Em um tempo marcado por desafios socioambientais cada vez mais complexos, novas formas de participação social e transformações tecnológicas aceleradas, uma pergunta se torna inevitável: como formar cidadãos capazes de compreender a realidade, atuar coletivamente e contribuir para a construção do bem comum?
A Fundação Paulo Cavalcanti levará essa reflexão ao centro do 11º episódio da Série Diálogos Ecossistêmicos, que acontece no próximo dia 12 de junho, a partir das 8h30, na Associação Comercial da Bahia (ACB), em Salvador. Realizado pela Associação de Mulheres do Mar (AMMAR), em parceria com a Rede Via Cidadã e a Fundação, o encontro terá como tema a Inteligência Cidadã, conceito desenvolvido por Paulo Cavalcanti que propõe uma nova compreensão sobre o papel do cidadão na construção de uma sociedade mais consciente, participativa e democrática.

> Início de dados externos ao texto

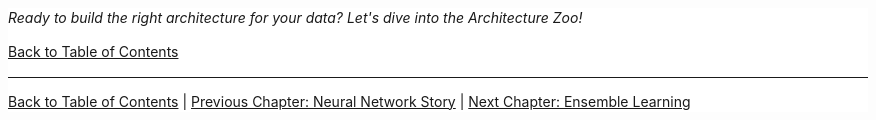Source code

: *Ready to build the right architecture for your data? Let's dive into the Architecture Zoo!*


[Back to Table of Contents](../README.md)

---

[Back to Table of Contents](../README.md) | [Previous Chapter: Neural Network Story](chapter1_Neural_Network_Story.md) | [Next Chapter: Ensemble Learning](chapter3_Ensemble_Learning.md)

O evento reunirá estudantes da Escola Santa Rita e da Rede de Protagonistas em Ação de Itapagipe (REPROTAI), além de educadores, lideranças comunitárias e representantes da sociedade civil.
Entre os convidados estão Paulo Cavalcanti, presidente da Fundação Paulo Cavalcanti e autor do livro Inteligência Cidadã; Cris Santos, diretora executiva da Rede Via Cidadã; Marcleide Pinho, marisqueira, empreendedora e liderança comunitária de Madre de Deus; e Rebeca Barros, embaixadora do Observatório Educacional Municipal do Beiru/Tancredo Neves.
Como antecipa Paulo Cavalcanti, a Inteligência Cidadã exige a capacidade de compreender o contexto em que vivemos, os interesses em jogo e o papel de cada cidadão na construção da sociedade. “Precisamos amadurecer a nossa inteligência cidadã. Não apenas como soma de informações sobre política, mas como capacidade de ler o contexto em que vivemos, compreender os interesses em jogo, entender como funcionam as estruturas de poder e reconhecer o nosso próprio lugar como pertencente a uma nação da qual temos uma fração ideal do poder”, afirma.
Para Cris Santos, a Inteligência Cidadã representa uma das competências mais necessárias para o século XXI. “É a que nos faz entender que os problemas da sociedade também são nossos e que o futuro só será diferente quando cada pessoa assumir seu papel como agente de transformação. Afinal, uma democracia forte não depende apenas de instituições, mas de cidadãos conscientes, participativos e comprometidos com o coletivo.”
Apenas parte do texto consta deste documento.